■ Challenge
Reproduce each line of text in the records below with no changes, and leave the pictures out of your answer.

■ Provided data
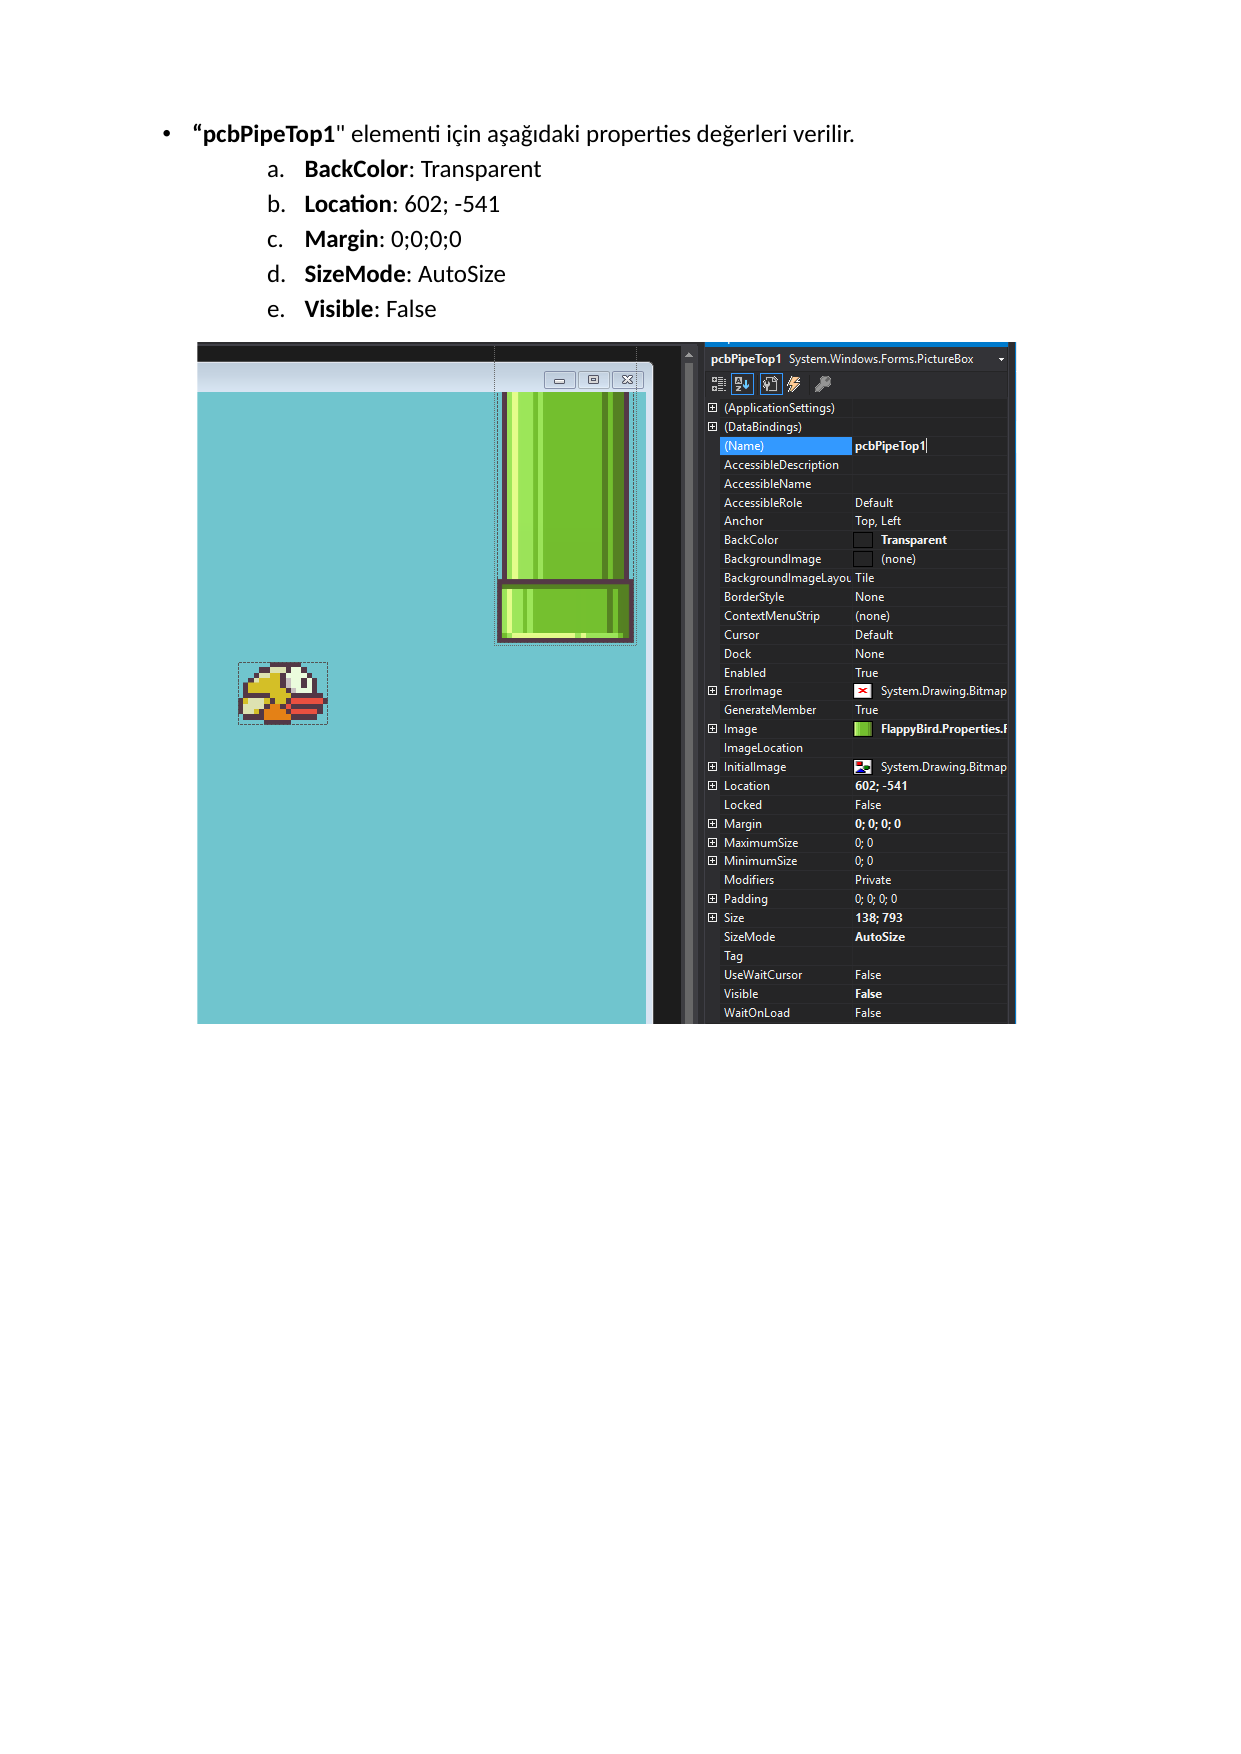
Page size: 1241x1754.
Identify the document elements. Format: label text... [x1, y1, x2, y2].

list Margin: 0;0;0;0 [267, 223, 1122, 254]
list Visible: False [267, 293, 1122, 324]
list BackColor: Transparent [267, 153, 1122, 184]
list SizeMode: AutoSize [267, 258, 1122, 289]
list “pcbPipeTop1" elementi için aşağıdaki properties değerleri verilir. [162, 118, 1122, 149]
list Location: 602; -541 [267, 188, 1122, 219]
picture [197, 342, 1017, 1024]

■ Reply
Page size: 1241x1754.
Identify the document elements. Format: label text... [x1, y1, x2, y2].

list Margin: 0;0;0;0 [267, 223, 1122, 254]
list Visible: False [267, 293, 1122, 324]
list BackColor: Transparent [267, 153, 1122, 184]
list SizeMode: AutoSize [267, 258, 1122, 289]
list “pcbPipeTop1" elementi için aşağıdaki properties değerleri verilir. [162, 118, 1122, 149]
list Location: 602; -541 [267, 188, 1122, 219]
picture [197, 342, 1017, 1024]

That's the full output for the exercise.